Preparation of silica xerogel with high silanol content from sodium silicate and its application as CO 2 adsorbent

Abstract

In this study, silica xerogels with high silanol content were synthesized by using sodium silicate as low-cost silica source in the presence of hydrochloric acid and acetic acid via sol–gel process for CO 2 adsorption purpose. The effect of amount of acetic acid on the surface and structural properties of silica xerogel was investigated. Fourier transform infrared spectroscopy (FTIR) and thermal gravimetric analysis (TGA) revealed that the silanol groups existed on the surface of silica xerogel products and their concentration increased with increasing the amount of acetic acid. The BET surface area and total pore volume of the silica xerogel prepared using 6 mL of acetic acid (MMS-6) were found to be 1021 m 2/g and 0.72 cm 3/g, respectively. The pore structure of silica xerogel products consisted of the interparticle voids between the nanoparticles aggregates, and the interconnected wormhole microporous structure. The latter pore structure was more uniform on increasing the amount of acetic acid.
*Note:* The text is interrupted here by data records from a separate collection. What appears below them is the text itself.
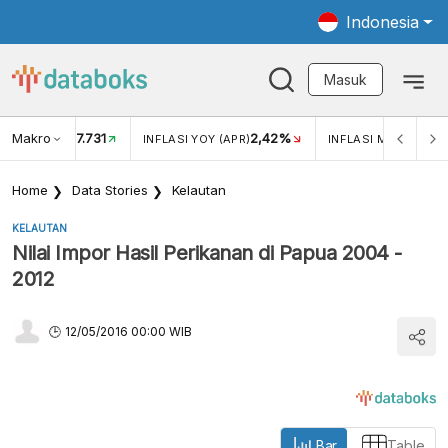
Indonesia
Masuk
Makro
17.731
2,42%
KAR USD/IDR
INFLASI YOY (APR)
INFLASI MOM (APR)
Home
Data Stories
Kelautan
KELAUTAN
Nilai Impor Hasil Perikanan di Papua 2004 -
2012
12/05/2016 00:00 WIB
Bar
Table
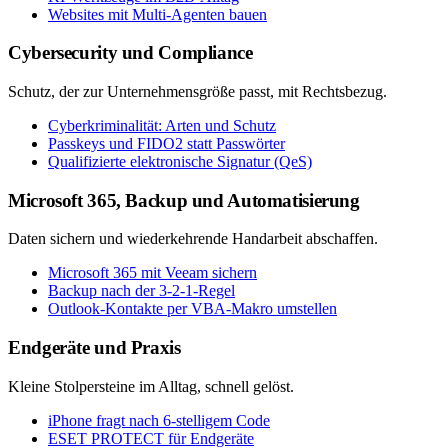
Websites mit Multi-Agenten bauen
Cybersecurity und Compliance
Schutz, der zur Unternehmensgröße passt, mit Rechtsbezug.
Cyberkriminalität: Arten und Schutz
Passkeys und FIDO2 statt Passwörter
Qualifizierte elektronische Signatur (QeS)
Microsoft 365, Backup und Automatisierung
Daten sichern und wiederkehrende Handarbeit abschaffen.
Microsoft 365 mit Veeam sichern
Backup nach der 3-2-1-Regel
Outlook-Kontakte per VBA-Makro umstellen
Endgeräte und Praxis
Kleine Stolpersteine im Alltag, schnell gelöst.
iPhone fragt nach 6-stelligem Code
ESET PROTECT für Endgeräte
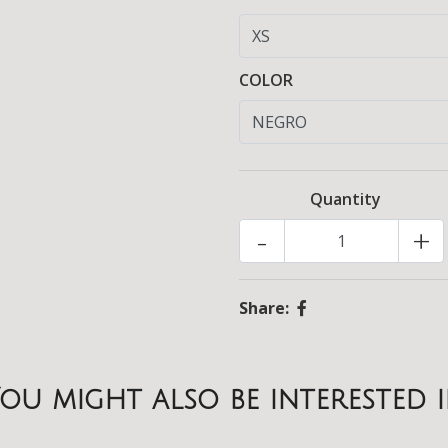
COLOR
Quantity
-
+
Share:
ou might also be interested 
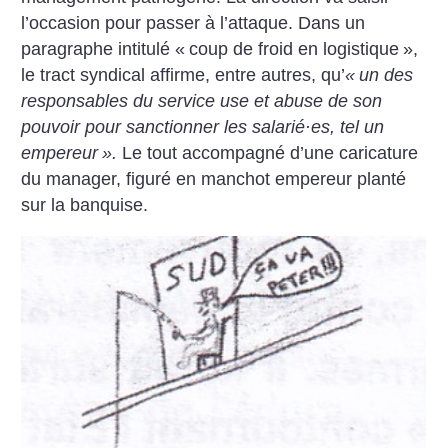
l’occasion pour passer à l’attaque. Dans un
paragraphe intitulé «
coup de froid en logistique
»,
le tract syndical affirme, entre autres, qu’
«
un des
responsables du service use et abuse de son
pouvoir pour sanctionner les salarié
·
es, tel un
empereur
».
Le tout accompagné d’une caricature
du manager, figuré en manchot empereur planté
sur la banquise.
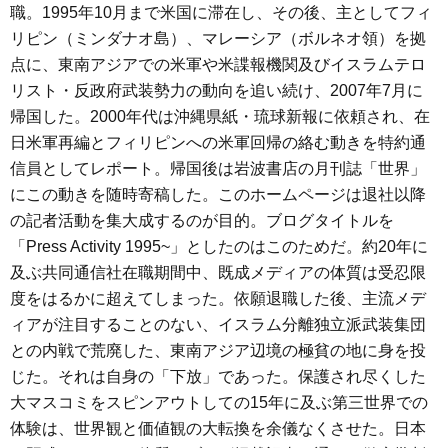
職。1995年10月まで米国に滞在し、その後、主としてフィ
リピン（ミンダナオ島）、マレーシア（ボルネオ領）を拠
点に、東南アジアでの米軍や米諜報機関及びイスラムテロ
リスト・反政府武装勢力の動向を追い続け、2007年7月に
帰国した。2000年代は沖縄県紙・琉球新報に依頼され、在
日米軍再編とフィリピンへの米軍回帰の絡む動きを特約通
信員としてレポート。帰国後は岩波書店の月刊誌「世界」
にこの動きを随時寄稿した。このホームページは退社以降
の記者活動を集大成するのが目的。ブログタイトルを
「Press Activity 1995~」としたのはこのためだ。約20年に
及ぶ共同通信社在職期間中、既成メディアの体質は受忍限
度をはるかに超えてしまった。依願退職した後、主流メデ
ィアが注目することのない、イスラム分離独立派武装集団
との内戦で荒廃した、東南アジア辺境の極貧の地に身を投
じた。それは自身の「下放」であった。保護され尽くした
大マスコミをスピンアウトしての15年に及ぶ第三世界での
体験は、世界観と価値観の大転換を余儀なくさせた。日本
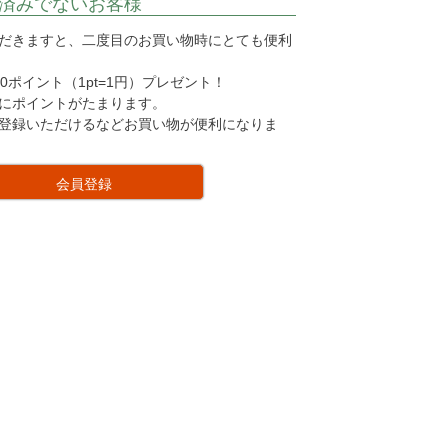
済みでないお客様
だきますと、二度目のお買い物時にとても便利
0ポイント（1pt=1円）プレゼント！
にポイントがたまります。
登録いただけるなどお買い物が便利になりま
会員登録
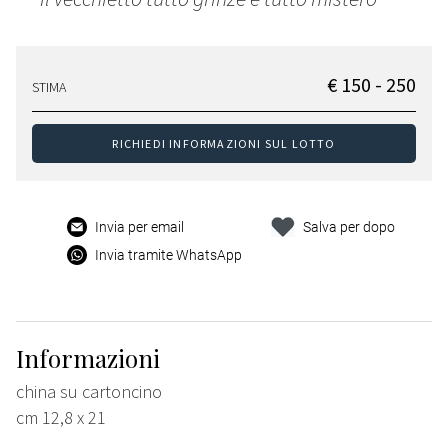
€ 150 - 250
STIMA
RICHIEDI INFORMAZIONI SUL LOTTO
Invia per email
Salva per dopo
Invia tramite WhatsApp
Informazioni
china su cartoncino
cm 12,8 x 21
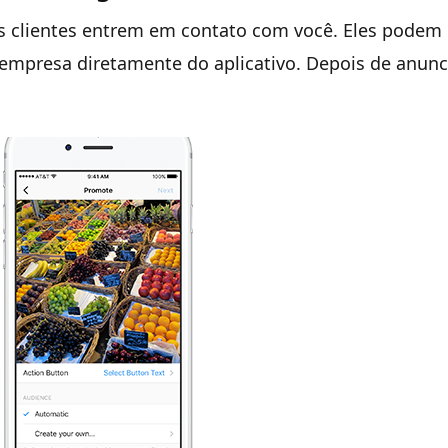
os clientes entrem em contato com você. Eles podem
 empresa diretamente do aplicativo. Depois de anunci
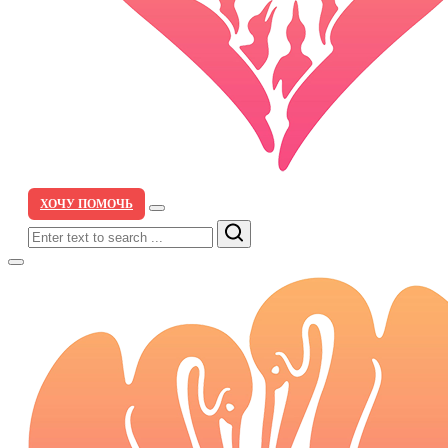
ХОЧУ ПОМОЧЬ
Search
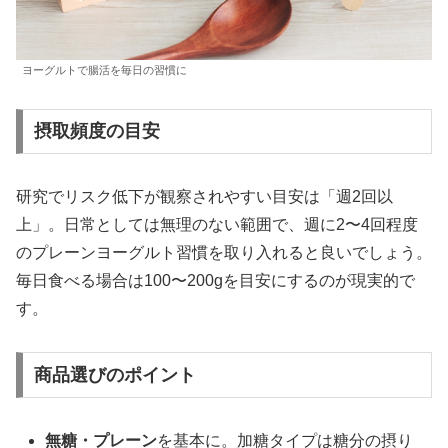
ヨーグルトで腸活を毎日の習慣に
摂取頻度の目安
研究でリスク低下が観察されやすい目安は「週2回以
上」。日常としては無理のない範囲で、週に2〜4回程度
のプレーンヨーグルト習慣を取り入れると良いでしょう。
毎日食べる場合は100〜200gを目安にするのが現実的で
す。
商品選びのポイント
無糖・プレーン
を基本に。加糖タイプは糖分の摂り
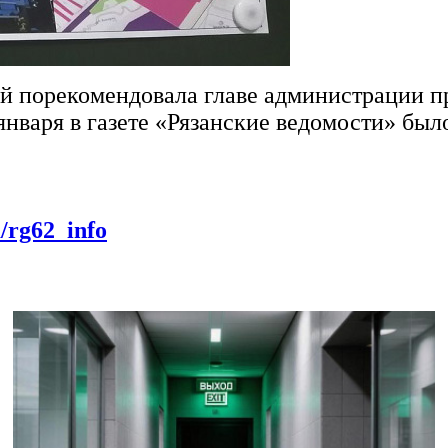
й порекомендовала главе администрации п
 января в газете «Рязанские ведомости» бы
m/rg62_info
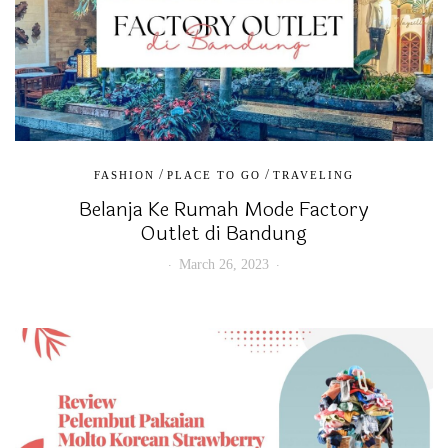
/
/
FASHION
PLACE TO GO
TRAVELING
Belanja Ke Rumah Mode Factory
Outlet di Bandung
March 26, 2023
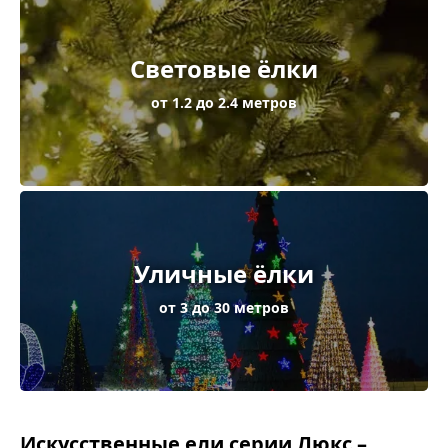
Световые ёлки
от 1.2 до 2.4 метров
Уличные ёлки
от 3 до 30 метров
Искусственные ели серии Люкс –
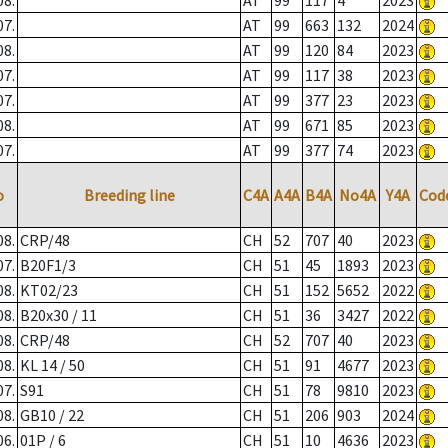
08.
AT
99
117
4
2023
07.
AT
99
663
132
2024
08.
AT
99
120
84
2023
07.
AT
99
117
38
2023
07.
AT
99
377
23
2023
08.
AT
99
671
85
2023
07.
AT
99
377
74
2023
o
Breeding line
C4A
A4A
B4A
No4A
Y4A
Cod
08.
CRP/48
CH
52
707
40
2023
07.
B20F1/3
CH
51
45
1893
2023
08.
KT02/23
CH
51
152
5652
2022
08.
B20x30 / 11
CH
51
36
3427
2022
08.
CRP/48
CH
52
707
40
2023
08.
KL 14 / 50
CH
51
91
4677
2023
07.
S91
CH
51
78
9810
2023
08.
GB10 / 22
CH
51
206
903
2024
06.
01P / 6
CH
51
10
4636
2023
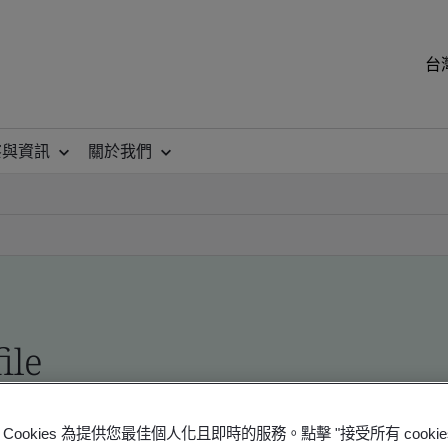
台
察與資訊
關於我們
ile
ficates - Validation and Verification
Cookies 為提供您最佳個人化且即時的服務。點擊 "接受所有 cooki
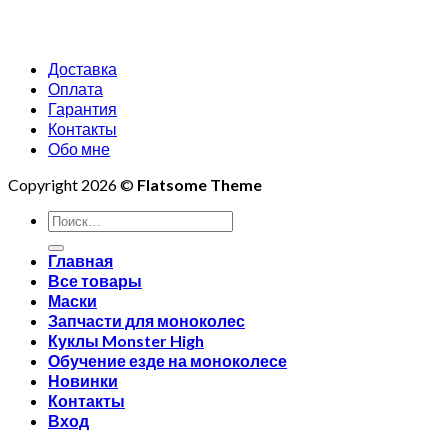
Доставка
Оплата
Гарантия
Контакты
Обо мне
Copyright 2026 ©
Flatsome Theme
Искать:
Главная
Все товары
Маски
Запчасти для моноколес
Куклы Monster High
Обучение езде на моноколесе
Новинки
Контакты
Вход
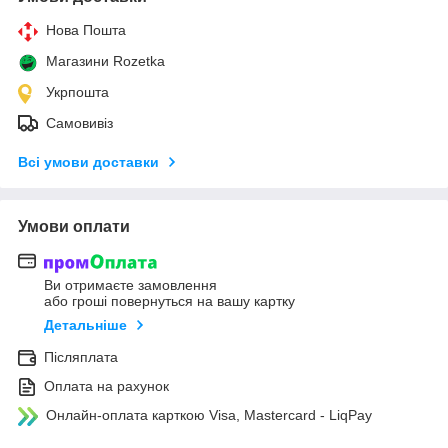
Нова Пошта
Магазини Rozetka
Укрпошта
Самовивіз
Всі умови доставки
Умови оплати
Ви отримаєте замовлення
або гроші повернуться на вашу картку
Детальніше
Післяплата
Оплата на рахунок
Онлайн-оплата карткою Visa, Mastercard - LiqPay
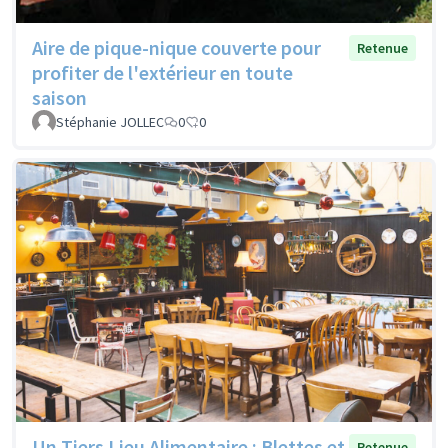
Aire de pique-nique couverte pour
Retenue
profiter de l'extérieur en toute
saison
Stéphanie JOLLEC
0
0
Un Tiers Lieu Alimentaire : Blettes et
Retenue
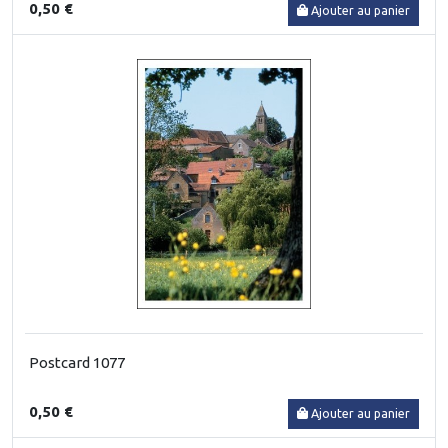
0,50 €
Ajouter au panier
Postcard 1077
0,50 €
Ajouter au panier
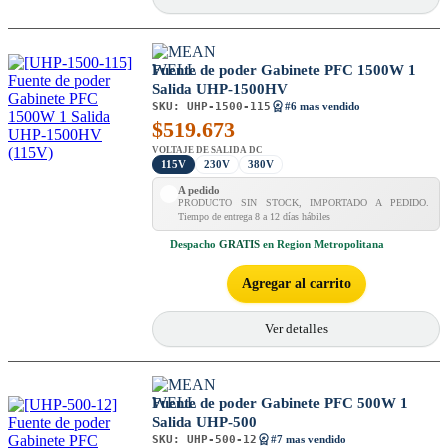
Fuente de poder Gabinete PFC 1500W 1
Salida UHP-1500HV
SKU:
UHP-1500-115
#6 mas vendido
$
519.673
VOLTAJE DE SALIDA DC
115V
230V
380V
A pedido
PRODUCTO SIN STOCK, IMPORTADO A PEDIDO.
Tiempo de entrega 8 a 12 días hábiles
Despacho
GRATIS
en Region Metropolitana
Agregar al carrito
Ver detalles
Fuente de poder Gabinete PFC 500W 1
Salida UHP-500
SKU:
UHP-500-12
#7 mas vendido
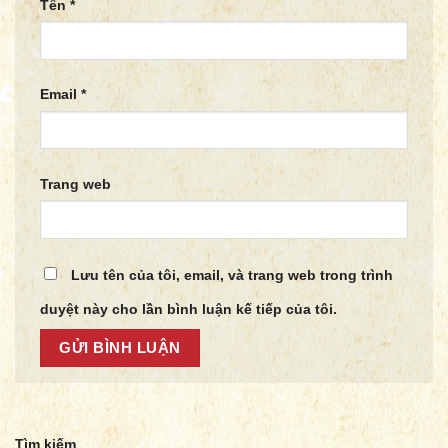
Tên
*
Email
*
Trang web
Lưu tên của tôi, email, và trang web trong trình
duyệt này cho lần bình luận kế tiếp của tôi.
Tìm kiếm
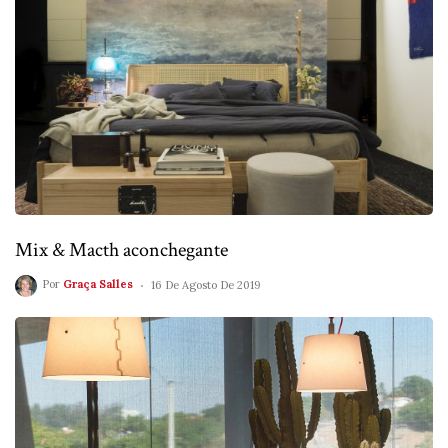
Mix & Macth aconchegante
Por
Graça Salles
16 De Agosto De 2019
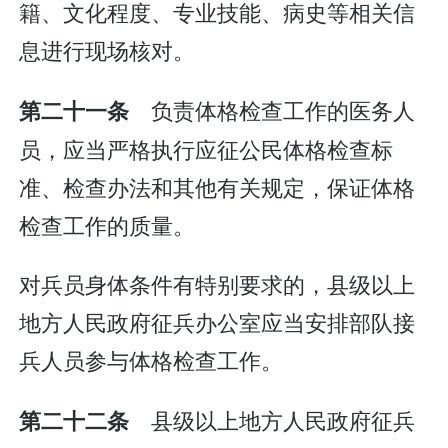
籍、文化程度、专业技能、病史等相关信
息进行现场核对。
负责体格检查工作的医务人
第二十一条
员，应当严格执行应征公民体格检查标
准、检查办法和其他有关规定，保证体格
检查工作的质量。
对兵员身体条件有特别要求的，县级以上
地方人民政府征兵办公室应当安排部队接
兵人员参与体格检查工作。
县级以上地方人民政府征兵
第二十二条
CO 2 adsorption/desorption measurements were carried out using TGA unit with high purity CO 2 (99.999%). The highest CO 2 sorption capacity (83.6 mg CO2/g sorbent) was obtained with MMS-6 product. Thermal swing adsorption studies showed that the silica xerogel products exhibited strongly reversible CO 2 adsorption capacity and stable during 5-repeated cycle of adsorption/desorption experiment at 35 °C.